I look around and all I see is dirt. Dirt, dirt, dirt, and more dirt covered in sugar. The sugary dirt is what the rich eat and everyone else just eats plain dirt. Ain’t it funny? We try to be rich to eat better-looking dirt, but all it does is rot our teeth in addition to making our insides filthy. What should I know, though? I’m just a dirty bum – an outcast to society. I shouldn’t say anything about being dirty: everyone eats and picks from my bones.
He walked down the wet sidewalk, head bowed and hands in his ragged hoodie. He breathed slowly, his frigid breath expelled from him, the principle aspect of his person was his limp. No one noticed, though, just walking past him as the rain began to fall again, intent on re-educating the Earth in scholarly purity.
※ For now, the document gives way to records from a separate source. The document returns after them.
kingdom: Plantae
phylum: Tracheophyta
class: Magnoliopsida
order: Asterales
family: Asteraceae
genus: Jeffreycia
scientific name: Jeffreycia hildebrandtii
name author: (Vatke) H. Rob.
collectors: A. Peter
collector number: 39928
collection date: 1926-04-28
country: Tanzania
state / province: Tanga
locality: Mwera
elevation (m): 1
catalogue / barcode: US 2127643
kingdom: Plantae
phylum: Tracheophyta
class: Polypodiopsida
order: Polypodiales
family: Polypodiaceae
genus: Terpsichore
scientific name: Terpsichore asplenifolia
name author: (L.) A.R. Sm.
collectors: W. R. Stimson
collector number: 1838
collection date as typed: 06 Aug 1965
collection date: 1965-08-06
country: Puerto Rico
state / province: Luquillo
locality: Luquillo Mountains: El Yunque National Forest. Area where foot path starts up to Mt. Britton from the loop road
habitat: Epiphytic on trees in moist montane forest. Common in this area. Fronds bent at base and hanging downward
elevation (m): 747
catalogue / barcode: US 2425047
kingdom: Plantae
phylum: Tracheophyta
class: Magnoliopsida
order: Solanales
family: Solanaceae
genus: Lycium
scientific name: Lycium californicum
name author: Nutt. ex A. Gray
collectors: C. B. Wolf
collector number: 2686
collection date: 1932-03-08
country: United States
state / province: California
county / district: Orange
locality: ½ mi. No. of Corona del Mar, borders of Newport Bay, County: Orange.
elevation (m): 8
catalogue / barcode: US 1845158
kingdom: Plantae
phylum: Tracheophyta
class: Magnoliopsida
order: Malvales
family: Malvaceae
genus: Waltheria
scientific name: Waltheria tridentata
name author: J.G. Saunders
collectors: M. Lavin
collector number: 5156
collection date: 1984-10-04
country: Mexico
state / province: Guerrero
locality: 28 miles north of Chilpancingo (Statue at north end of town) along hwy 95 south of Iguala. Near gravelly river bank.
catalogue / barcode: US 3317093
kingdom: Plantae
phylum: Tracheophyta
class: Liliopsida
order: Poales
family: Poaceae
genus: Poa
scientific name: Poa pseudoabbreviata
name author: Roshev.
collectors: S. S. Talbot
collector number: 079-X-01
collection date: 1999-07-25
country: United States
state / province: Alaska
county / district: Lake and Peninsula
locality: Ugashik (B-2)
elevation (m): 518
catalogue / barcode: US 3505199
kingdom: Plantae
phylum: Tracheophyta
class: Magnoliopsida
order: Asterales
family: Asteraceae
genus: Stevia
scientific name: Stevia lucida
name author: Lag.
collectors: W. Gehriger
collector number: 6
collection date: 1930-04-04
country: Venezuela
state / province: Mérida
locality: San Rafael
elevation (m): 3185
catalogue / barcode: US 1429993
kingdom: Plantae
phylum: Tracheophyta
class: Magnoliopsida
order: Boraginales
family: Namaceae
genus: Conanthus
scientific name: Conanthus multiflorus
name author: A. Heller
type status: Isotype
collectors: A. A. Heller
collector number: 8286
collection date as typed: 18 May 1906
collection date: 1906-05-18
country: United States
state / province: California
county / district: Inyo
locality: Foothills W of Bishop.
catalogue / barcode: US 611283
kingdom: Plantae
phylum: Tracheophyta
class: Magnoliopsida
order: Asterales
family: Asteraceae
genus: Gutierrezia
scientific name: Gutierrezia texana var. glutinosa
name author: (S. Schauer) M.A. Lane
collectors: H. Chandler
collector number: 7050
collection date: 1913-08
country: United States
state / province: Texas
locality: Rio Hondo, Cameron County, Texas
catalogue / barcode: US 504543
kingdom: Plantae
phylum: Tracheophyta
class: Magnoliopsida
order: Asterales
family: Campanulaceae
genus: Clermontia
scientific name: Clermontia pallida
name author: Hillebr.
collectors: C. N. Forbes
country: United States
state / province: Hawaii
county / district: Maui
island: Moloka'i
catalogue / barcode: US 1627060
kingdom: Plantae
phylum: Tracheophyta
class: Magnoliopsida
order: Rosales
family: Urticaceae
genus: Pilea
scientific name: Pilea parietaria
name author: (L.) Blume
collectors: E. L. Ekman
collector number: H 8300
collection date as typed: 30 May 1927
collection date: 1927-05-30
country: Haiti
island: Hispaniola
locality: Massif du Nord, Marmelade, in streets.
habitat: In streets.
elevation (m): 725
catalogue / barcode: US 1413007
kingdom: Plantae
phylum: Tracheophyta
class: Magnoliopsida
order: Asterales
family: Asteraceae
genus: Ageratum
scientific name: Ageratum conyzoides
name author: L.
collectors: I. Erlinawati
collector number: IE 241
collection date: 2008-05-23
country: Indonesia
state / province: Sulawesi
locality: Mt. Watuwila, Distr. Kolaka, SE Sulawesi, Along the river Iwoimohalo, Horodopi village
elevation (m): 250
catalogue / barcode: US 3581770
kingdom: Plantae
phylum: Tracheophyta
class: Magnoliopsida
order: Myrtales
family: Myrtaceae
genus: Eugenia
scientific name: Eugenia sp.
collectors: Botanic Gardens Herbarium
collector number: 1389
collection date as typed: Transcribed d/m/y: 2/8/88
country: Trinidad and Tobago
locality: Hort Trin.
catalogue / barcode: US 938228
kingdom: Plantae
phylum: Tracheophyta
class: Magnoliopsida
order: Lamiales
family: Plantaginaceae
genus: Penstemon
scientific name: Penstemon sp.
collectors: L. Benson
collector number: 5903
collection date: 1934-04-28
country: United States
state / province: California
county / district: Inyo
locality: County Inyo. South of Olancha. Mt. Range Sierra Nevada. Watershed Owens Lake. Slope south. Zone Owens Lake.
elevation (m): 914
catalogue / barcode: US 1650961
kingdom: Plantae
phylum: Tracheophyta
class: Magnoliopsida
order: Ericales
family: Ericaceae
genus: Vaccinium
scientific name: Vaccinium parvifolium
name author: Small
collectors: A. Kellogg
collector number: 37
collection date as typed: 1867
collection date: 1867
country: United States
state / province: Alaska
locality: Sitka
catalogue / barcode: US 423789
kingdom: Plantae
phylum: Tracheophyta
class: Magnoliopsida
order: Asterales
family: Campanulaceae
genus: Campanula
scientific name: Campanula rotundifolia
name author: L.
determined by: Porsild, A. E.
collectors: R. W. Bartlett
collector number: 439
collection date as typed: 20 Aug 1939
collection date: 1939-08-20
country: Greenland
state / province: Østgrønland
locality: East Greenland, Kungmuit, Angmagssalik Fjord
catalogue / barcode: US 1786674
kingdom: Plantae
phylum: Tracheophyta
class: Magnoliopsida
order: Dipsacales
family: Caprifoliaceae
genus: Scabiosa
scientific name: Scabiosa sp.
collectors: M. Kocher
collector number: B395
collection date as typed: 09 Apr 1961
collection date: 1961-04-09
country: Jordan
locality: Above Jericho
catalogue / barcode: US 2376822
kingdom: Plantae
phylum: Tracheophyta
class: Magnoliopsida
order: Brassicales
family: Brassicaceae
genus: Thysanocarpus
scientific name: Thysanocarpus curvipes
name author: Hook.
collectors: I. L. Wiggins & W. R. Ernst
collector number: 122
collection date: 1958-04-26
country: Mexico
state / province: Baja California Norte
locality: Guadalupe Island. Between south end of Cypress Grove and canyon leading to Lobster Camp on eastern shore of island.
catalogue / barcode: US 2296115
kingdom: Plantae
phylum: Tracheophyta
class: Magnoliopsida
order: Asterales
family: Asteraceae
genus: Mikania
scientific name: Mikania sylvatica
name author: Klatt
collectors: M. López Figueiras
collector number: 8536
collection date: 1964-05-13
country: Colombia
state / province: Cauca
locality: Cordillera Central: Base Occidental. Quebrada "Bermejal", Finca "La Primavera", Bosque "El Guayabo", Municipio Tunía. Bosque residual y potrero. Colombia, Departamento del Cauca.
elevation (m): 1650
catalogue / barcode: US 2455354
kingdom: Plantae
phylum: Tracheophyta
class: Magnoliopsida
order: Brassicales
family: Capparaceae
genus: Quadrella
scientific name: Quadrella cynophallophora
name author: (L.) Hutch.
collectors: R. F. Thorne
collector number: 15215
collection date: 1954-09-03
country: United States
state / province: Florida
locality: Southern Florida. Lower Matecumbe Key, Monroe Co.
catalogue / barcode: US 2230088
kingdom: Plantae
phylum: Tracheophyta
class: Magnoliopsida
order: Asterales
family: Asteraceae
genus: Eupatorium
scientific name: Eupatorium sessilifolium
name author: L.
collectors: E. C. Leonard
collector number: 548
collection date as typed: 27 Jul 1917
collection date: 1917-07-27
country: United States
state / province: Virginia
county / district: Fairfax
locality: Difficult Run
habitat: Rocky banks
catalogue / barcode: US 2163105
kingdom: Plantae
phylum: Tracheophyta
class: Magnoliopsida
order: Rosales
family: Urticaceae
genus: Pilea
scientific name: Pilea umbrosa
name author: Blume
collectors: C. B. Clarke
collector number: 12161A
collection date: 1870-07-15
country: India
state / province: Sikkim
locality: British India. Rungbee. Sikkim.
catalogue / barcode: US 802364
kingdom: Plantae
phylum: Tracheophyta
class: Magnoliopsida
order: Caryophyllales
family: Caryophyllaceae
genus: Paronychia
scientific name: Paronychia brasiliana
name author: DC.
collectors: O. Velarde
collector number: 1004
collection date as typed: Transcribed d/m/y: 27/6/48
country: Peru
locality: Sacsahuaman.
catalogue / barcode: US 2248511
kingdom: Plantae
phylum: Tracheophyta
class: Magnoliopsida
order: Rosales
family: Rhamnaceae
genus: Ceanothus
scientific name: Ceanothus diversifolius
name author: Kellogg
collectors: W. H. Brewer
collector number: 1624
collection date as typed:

Even though all the passersby rejected the rain, the man embraced it without choice. He didn’t know how the rain washed Hell from him and the umbrellas were the cloak and guard that guaranteed it to the heartless people who didn’t care.
Yeah, this is the way it is: I walk in the rain on an empty stomach like Heaven and God is mocking me for being walking dirt. Every time that happened, I would remember the experiences of the people to me…
“Excuse me, ma’am, I need money. Could you…?”
“Piss off, you dirty bum. I don’t even carry cash on me.”
“Excuse me, spare some change?”
“Ugh… here. Tch…! Probably spend it on booze or something…”
“Hi, sir, I’d like to apply for a job here…”
“But! I can be a hard worker, I-I know I can be on time every single day! Please… Please! I need money to eat, I-”
He stopped under a bridge, standing near the bank of a dirty river. He stood over it and saw his murky, muddy reflection staring back at him, hungry and cold. His shivering hand reached into his pocket and pulled out a pistol. The tool smiled at him and urged him on with a promise of peace it really couldn’t offer.
I used to wonder a lot what happened after you die. It can’t be worse than this because this is Hell; going day by day, knowing no one cares about you or gives a damn if you die. They wouldn’t care if you passed out on the sidewalk, if you were kicked in public, or spat on even. They would understand why restaurants owners wouldn’t want you in their establishments, why they wouldn’t hire you, or even give you money. A world like that – this world – is too cruel… I can’t… Not anymore…
The man, hand trembling from the cold within, raised the gun to his head, putting the barrel to his temple.
“I’m sorry…” he whispered.
The sound echoed through the earth as the man’s body fell forth, limp.
It floated off into the river of dirt, muddy and filthy, and washed out by the rain.